The other half didn’t get cheaper

Finding a flaw is one step. Then someone has to judge whether it’s serious, write a fix without breaking everything else, ship that fix, and get millions of people and machines to actually install it.

None of that got cheaper this week. Writing a careful patch still takes a careful human. Testing it still takes time. And much of FFmpeg — bundled invisibly inside browsers, phones, and appliances — is maintained by volunteers and a thin layer of human reviewers.

So now the flaws arrive faster than the fixes can. The work didn’t speed up. The imbalance just became visible.

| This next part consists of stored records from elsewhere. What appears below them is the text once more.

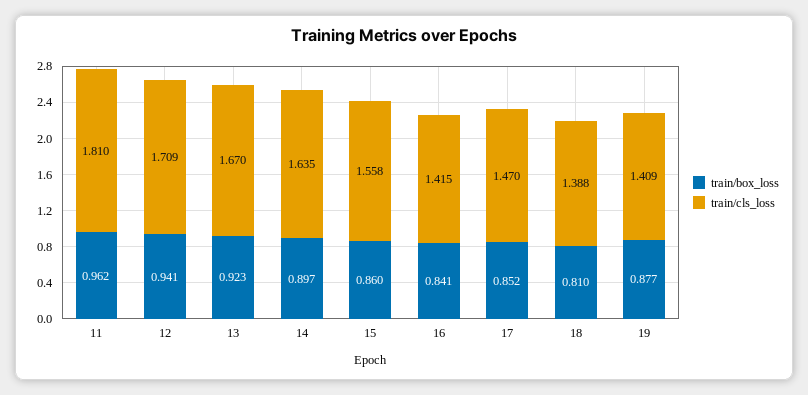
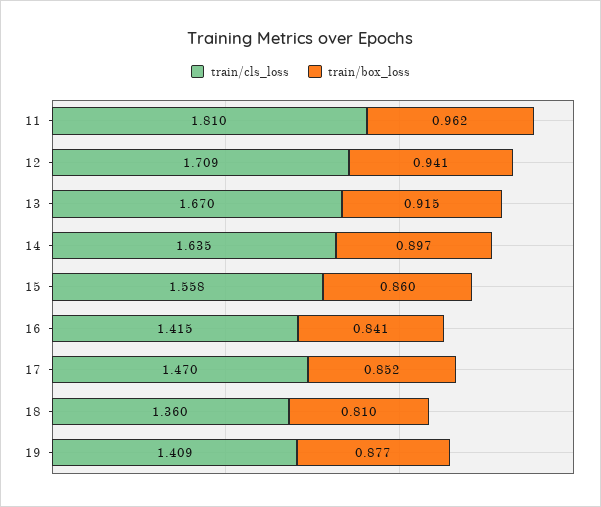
  {
    "train/box_loss": {
      "11": 0.962,
      "12": 0.941,
-     "13": 0.923,
+     "13": 0.915,
      "14": 0.897,
      "15": 0.86,
      "16": 0.841,
      "17": 0.852,
      "18": 0.81,
      "19": 0.877
    },
    "train/cls_loss": {
      "11": 1.81,
      "12": 1.709,
      "13": 1.67,
      "14": 1.635,
      "15": 1.558,
      "16": 1.415,
      "17": 1.47,
-     "18": 1.388,
+     "18": 1.36,
      "19": 1.409
    }
  }

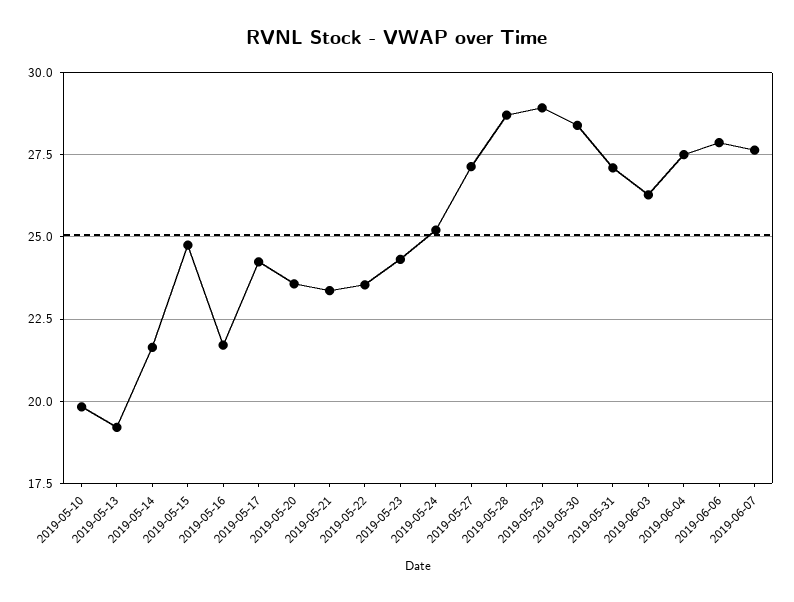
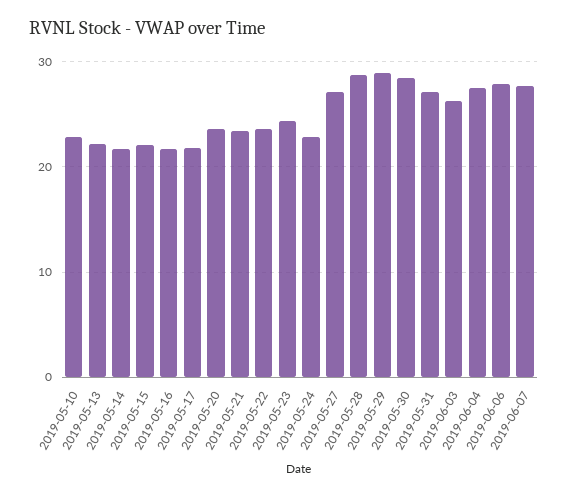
  {
-   "2019-05-10": 19.75,
+   "2019-05-10": 23,
-   "2019-05-13": 19.25,
+   "2019-05-13": 22,
    "2019-05-14": 21.75,
-   "2019-05-15": 24.75,
+   "2019-05-15": 22,
    "2019-05-16": 21.75,
-   "2019-05-17": 24.25,
+   "2019-05-17": 22,
    "2019-05-20": 23.5,
    "2019-05-21": 23.25,
    "2019-05-22": 23.5,
    "2019-05-23": 24.25,
-   "2019-05-24": 25.25,
+   "2019-05-24": 23,
    "2019-05-27": 27.25,
    "2019-05-28": 28.75,
    "2019-05-29": 29,
    "2019-05-30": 28.5,
    "2019-05-31": 27,
    "2019-06-03": 26.25,
    "2019-06-04": 27.5,
    "2019-06-06": 27.75,
    "2019-06-07": 27.75
  }

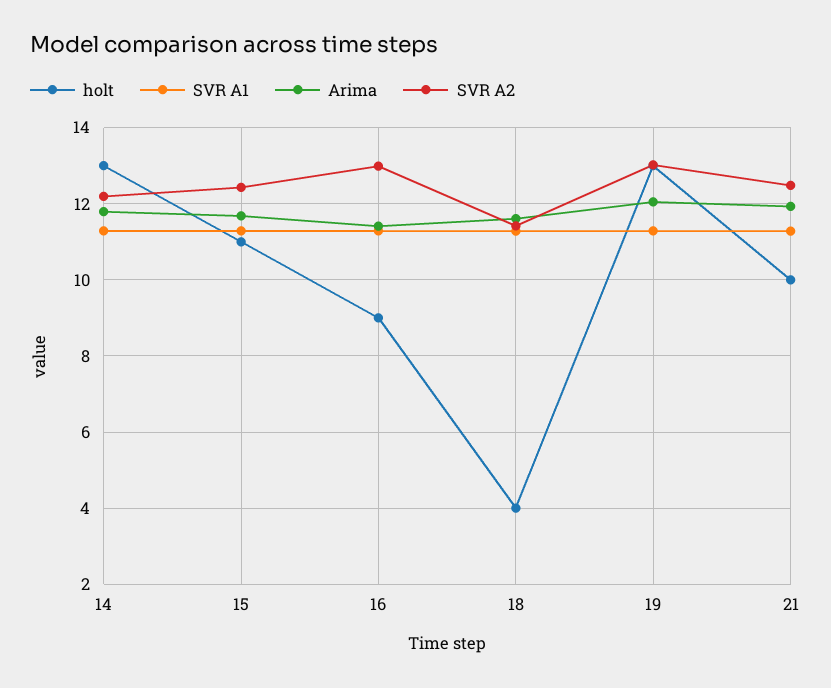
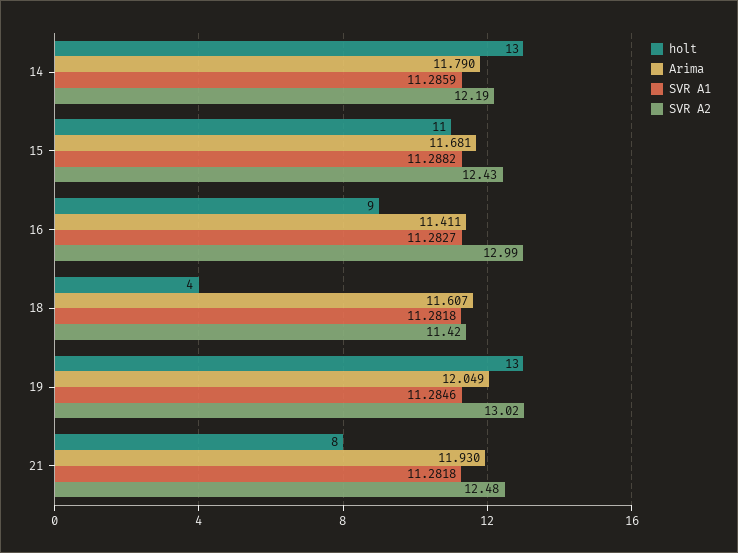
  {
    "holt": {
      "14": 13,
      "15": 11,
      "16": 9,
      "18": 4,
      "19": 13,
-     "21": 10
+     "21": 8
    },
    "SVR A1": {
      "14": 11.2859,
      "15": 11.2882,
      "16": 11.2827,
      "18": 11.2818,
      "19": 11.2846,
      "21": 11.2818
    },
    "Arima": {
      "14": 11.79,
      "15": 11.681,
      "16": 11.411,
      "18": 11.607,
      "19": 12.049,
      "21": 11.93
    },
    "SVR A2": {
      "14": 12.19,
      "15": 12.43,
      "16": 12.99,
      "18": 11.42,
      "19": 13.02,
      "21": 12.48
    }
  }

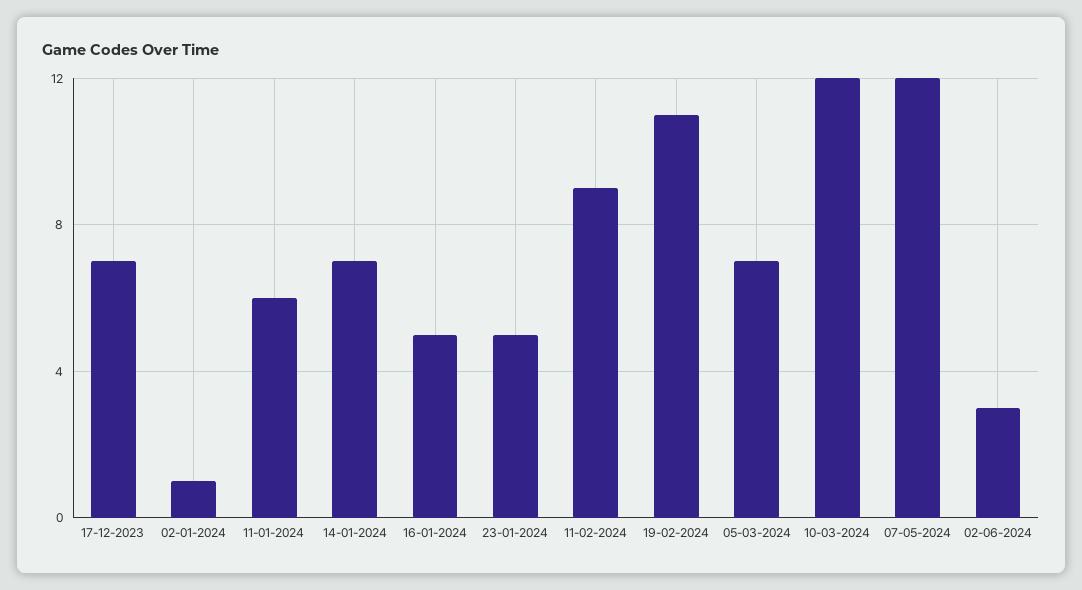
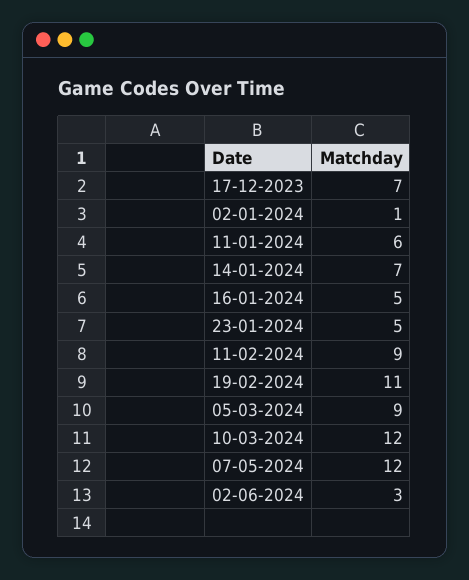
  {
    "17-12-2023": 7,
    "02-01-2024": 1,
    "11-01-2024": 6,
    "14-01-2024": 7,
    "16-01-2024": 5,
    "23-01-2024": 5,
    "11-02-2024": 9,
    "19-02-2024": 11,
-   "05-03-2024": 7,
+   "05-03-2024": 9,
    "10-03-2024": 12,
    "07-05-2024": 12,
    "02-06-2024": 3
  }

The bottleneck was always the slow half

Here is the pattern worth carrying. Any task is a chain of steps. Speed up one step dramatically and the total doesn’t speed up to match — it speeds up only until it hits the next step, which now becomes the wall.

The slow step was always the wall. You just couldn’t see it, because an earlier step was hiding it. Make finding a hundred times cheaper, and “we don’t have enough people to fix things” stops being a quiet background fact and becomes the whole problem.

This is why Chrome could patch a record 429 bugs in one release and the security press still wrote it up as pressure, not triumph. More found is not more fixed. It’s more waiting in the queue.

Why the defenders changed tactics, not just speed

Watch what the rest of the week did about it. OpenAI didn’t try to make ChatGPT immune to every trick — that’s the fast-getting-faster fantasy. It shipped “Lockdown Mode,” which simply closes the exits an attacker could use to carry data out.

Opal Security raised $23 million to grant access only when needed and take it away when it goes stale. Again: not “stop every attack,” but “shrink what an attacker can reach.”

Both are the same move. When you can’t fix the flood fast enough, you stop trying to win the race on speed and instead reduce how much a single failure can cost you. You manage the bottleneck instead of pretending it isn’t there.

The same shape, far from software

This isn’t really about code. It’s about what happens whenever a new tool makes one part of a job nearly free.

A faster checkout line doesn’t clear a store if the bottleneck is one person stocking shelves. Cheaper diagnostic tests don’t cure more people if there aren’t enough doctors to act on the results. A team that can generate ideas in an afternoon still ships at the speed of whoever has to build them.

The mistake is to look at the part that got cheap and assume the whole thing sped up. The honest question is the opposite one: now that this step is nearly free, which slow step is it about to overwhelm — and have we staffed for that, or just admired the speed?

03 · Lab · your turn

The Triage Desk

Rehearse choosing which few flaws to patch when reports outnumber fixes — reachable-and-soon beats scary-on-paper.

04 · Hope · carry this

The same cheap tools finding flaws by the dozen can be turned on our own software first — and they already are, surfacing twenty-year-old bugs before anyone with bad intent gets to them. The defenders aren't only racing the flood; they've started handing out the same machine that makes it.